01:18Comme c'est beau.
01:19On retiendra donc qu'au moment où le monde entier va regarder vers elle,
01:22le premier souci de la France, eh bien, ce ne sera de ne surtout pas parler d'elle
01:26ou de ne pas mettre en lumière son propre récit, de le déconstruire,
01:29au fond, en vertu de cette idéologie qui est contraire pourtant à la vérité
01:33de l'histoire et qui voudrait que nos rares fiertés, nos rares grandeurs
01:36ne soient que le fruit des hybridations dans le grand hasard des migrations,
01:39des influences culturelles venues d'ailleurs.
01:41Ce sont donc des Jeux olympiques à Paris, mais dont on a quasiment chassé
01:44les Parisiens.
01:45On se souvient qu'il y a quelques mois, il était même question de dégager
01:47les bouquinistes.
01:48Et puis, ce sont des Jeux olympiques en France, mais où surtout, surtout,
01:51il ne faut pas exalter la France.
01:53Il faut la ramener à n'être qu'une partie insignifiante du monde.
01:56Mais Paul Légiaux, ce n'est pas seulement la célébration d'un pays,
01:58c'est aussi l'amitié entre les peuples.
02:00Est-ce que vous ne faites pas un peu de chauvinisme ?
02:03Peut-être. Bon, je le confesse.
02:04Mais je crois quand même qu'on peut mettre, si vous voulez, les deux ensemble
02:08et les concilier dans la mesure où la France peut célébrer l'universel
02:12tout en parlant d'elle-même et tout en exaltant sa singularité.

> **Données fournies**:
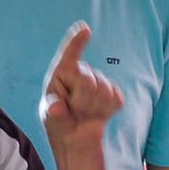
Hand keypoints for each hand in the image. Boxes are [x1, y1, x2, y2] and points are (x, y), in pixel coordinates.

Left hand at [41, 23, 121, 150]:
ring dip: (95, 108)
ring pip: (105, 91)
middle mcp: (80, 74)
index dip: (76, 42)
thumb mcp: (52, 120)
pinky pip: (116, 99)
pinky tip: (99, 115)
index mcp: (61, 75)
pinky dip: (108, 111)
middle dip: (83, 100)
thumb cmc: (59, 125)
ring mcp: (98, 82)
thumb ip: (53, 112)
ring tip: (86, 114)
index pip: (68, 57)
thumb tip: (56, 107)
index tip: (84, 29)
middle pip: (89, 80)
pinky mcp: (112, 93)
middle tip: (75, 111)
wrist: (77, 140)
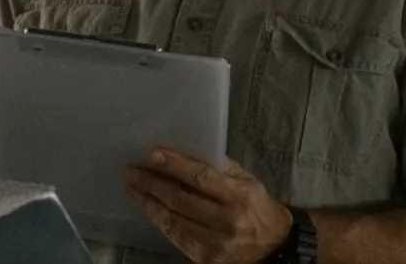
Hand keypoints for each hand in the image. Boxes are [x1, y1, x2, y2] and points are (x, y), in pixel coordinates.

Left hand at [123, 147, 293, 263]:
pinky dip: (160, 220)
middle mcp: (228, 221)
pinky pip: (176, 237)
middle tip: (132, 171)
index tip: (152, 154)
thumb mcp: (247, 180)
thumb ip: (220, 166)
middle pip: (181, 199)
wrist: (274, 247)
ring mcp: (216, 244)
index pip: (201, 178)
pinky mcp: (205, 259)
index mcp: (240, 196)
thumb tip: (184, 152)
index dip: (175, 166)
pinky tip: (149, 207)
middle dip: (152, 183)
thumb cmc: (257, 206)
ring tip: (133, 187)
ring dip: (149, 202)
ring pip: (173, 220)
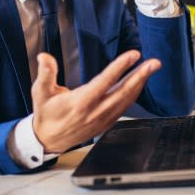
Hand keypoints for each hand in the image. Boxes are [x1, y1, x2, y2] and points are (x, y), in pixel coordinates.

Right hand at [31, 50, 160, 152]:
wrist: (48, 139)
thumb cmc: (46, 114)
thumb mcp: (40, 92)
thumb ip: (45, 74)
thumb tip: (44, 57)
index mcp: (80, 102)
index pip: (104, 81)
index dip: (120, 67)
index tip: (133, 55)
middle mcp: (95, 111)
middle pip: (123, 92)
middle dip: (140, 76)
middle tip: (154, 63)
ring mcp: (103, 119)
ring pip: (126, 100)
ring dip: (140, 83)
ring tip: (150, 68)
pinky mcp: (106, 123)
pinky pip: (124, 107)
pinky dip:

* * *

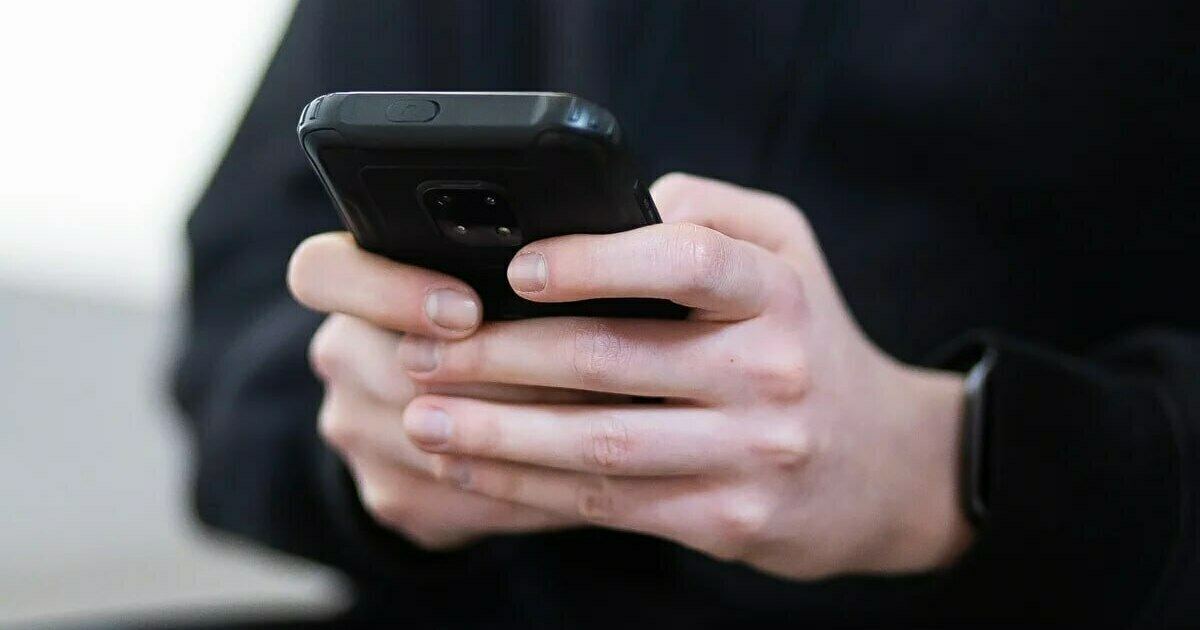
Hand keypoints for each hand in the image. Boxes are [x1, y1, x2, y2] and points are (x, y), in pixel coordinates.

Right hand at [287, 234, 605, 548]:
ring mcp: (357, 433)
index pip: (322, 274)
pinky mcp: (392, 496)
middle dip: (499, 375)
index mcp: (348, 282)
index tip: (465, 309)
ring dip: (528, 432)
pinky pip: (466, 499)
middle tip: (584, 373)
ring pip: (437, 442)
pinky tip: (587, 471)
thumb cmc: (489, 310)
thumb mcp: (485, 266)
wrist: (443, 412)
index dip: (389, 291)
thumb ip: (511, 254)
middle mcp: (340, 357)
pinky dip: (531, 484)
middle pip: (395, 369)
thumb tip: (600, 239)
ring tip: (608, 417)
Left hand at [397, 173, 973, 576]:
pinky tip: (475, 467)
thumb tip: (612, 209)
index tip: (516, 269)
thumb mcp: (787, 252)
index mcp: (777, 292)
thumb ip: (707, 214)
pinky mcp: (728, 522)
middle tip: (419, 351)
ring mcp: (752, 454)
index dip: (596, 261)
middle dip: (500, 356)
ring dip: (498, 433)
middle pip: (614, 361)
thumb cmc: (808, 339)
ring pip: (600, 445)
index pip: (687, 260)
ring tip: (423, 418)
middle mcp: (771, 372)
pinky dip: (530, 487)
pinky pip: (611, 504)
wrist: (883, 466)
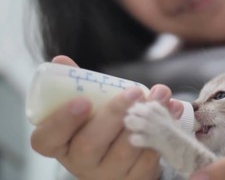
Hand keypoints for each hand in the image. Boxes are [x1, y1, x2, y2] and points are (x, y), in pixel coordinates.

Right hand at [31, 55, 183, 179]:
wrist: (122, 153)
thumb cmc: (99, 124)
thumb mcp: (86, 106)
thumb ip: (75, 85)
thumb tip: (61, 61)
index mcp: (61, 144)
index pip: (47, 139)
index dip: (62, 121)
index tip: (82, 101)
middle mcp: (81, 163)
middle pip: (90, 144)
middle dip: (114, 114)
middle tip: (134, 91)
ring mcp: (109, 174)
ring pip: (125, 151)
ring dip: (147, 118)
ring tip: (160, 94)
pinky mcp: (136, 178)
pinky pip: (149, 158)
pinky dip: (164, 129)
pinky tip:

> **Énoncé**: Recopiez à l'identique le passage de l'extrait sur les Jeux olympiques qui s'ouvre sur les mots contenant "01:41Ce sont donc" et se termine par "01:47les bouquinistes.".

> **Réponse**:
01:41Ce sont donc des Jeux olympiques à Paris, mais dont on a quasiment chassé
01:44les Parisiens.
01:45On se souvient qu'il y a quelques mois, il était même question de dégager
01:47les bouquinistes.